The association between ploidy diagnosis and dysplasia grade was calculated using the Pearson chi-square test. Kaplan-Meier methods were used to estimate the time to progression and percentage of patients who underwent malignant transformation by dysplasia and ploidy diagnosis. Survival curves were compared using the log rank test. Cox regression methods were used to investigate the main independent predictors of malignant transformation. Adjusting for age and gender, each dysplasia grade and ploidy result category was assessed separately in a univariate Cox proportional hazards model. In the multivariate model, adjustment involved age, sex and mutual adjustment between dysplasia grade and ploidy status. Hazard ratios (HR) with 95% confidence interval (95% CI) and p values were reported and p < 0.05 was considered statistically significant. Positive and negative predictive values, sensitivity and specificity were calculated from 2 × 2 tables with malignant transformation as reference (‘gold standard’).

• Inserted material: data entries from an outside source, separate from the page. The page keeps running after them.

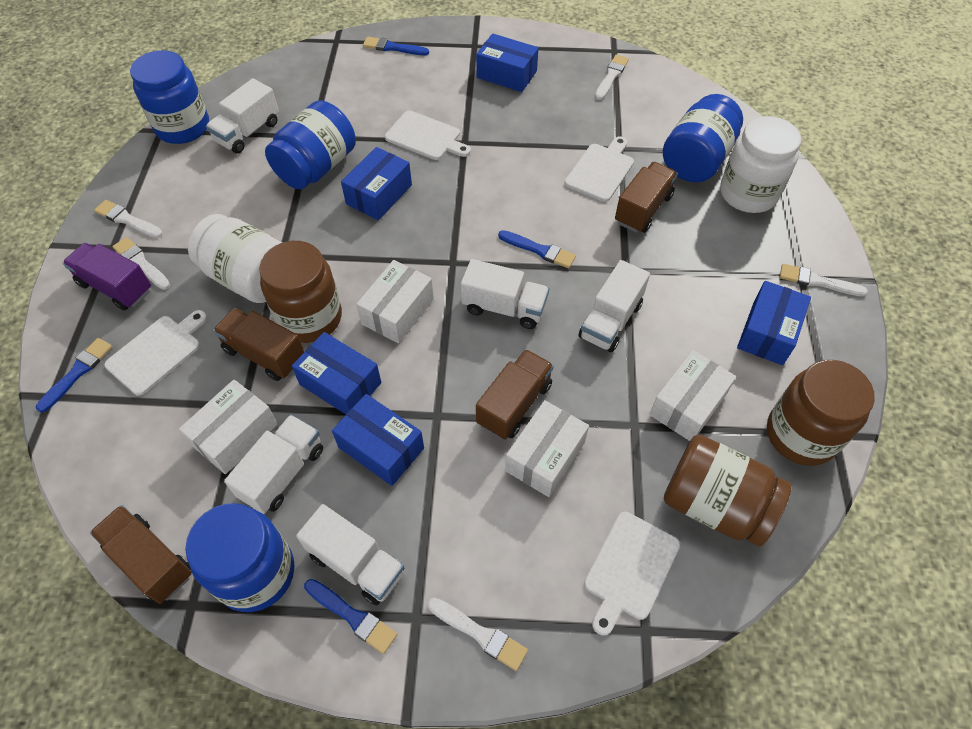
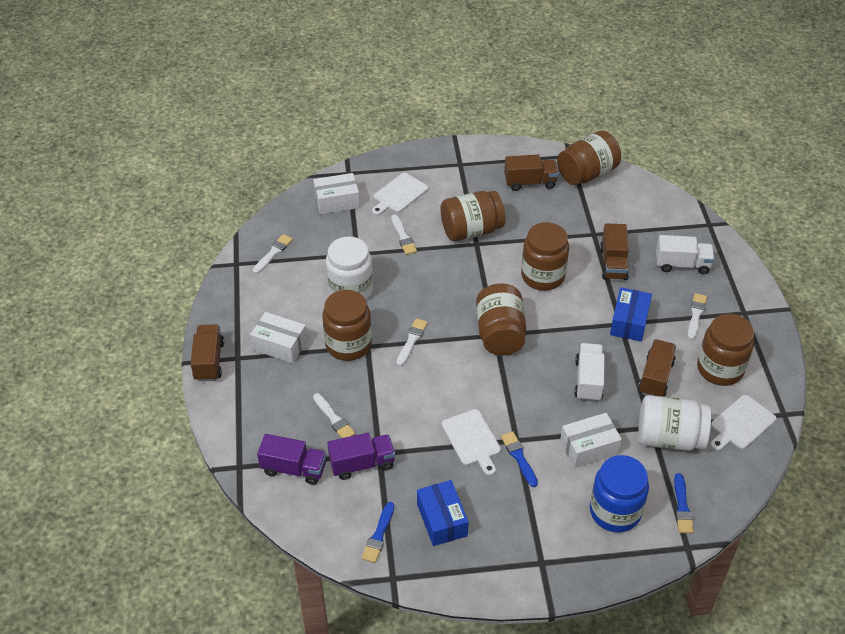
blue box: 5 -> 2
blue brush: 4 -> 3
blue jar: 4 -> 1
brown jar: 3 -> 6
purple truck: 1 -> 2
white box: 4 -> 3
white cutting board: 4 -> 3
white truck: 5 -> 2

Annual malignant transformation rates were calculated based on actual person-years of follow up in order to take into account the time to transformation.

Comparison between conventional and novel methods for nuclear extraction was made using the Wilcoxon signed rank test. The reproducibility of DNA ploidy diagnosis was evaluated by using Cohen’s kappa coefficient. P-values < 0.05 were regarded as statistically significant.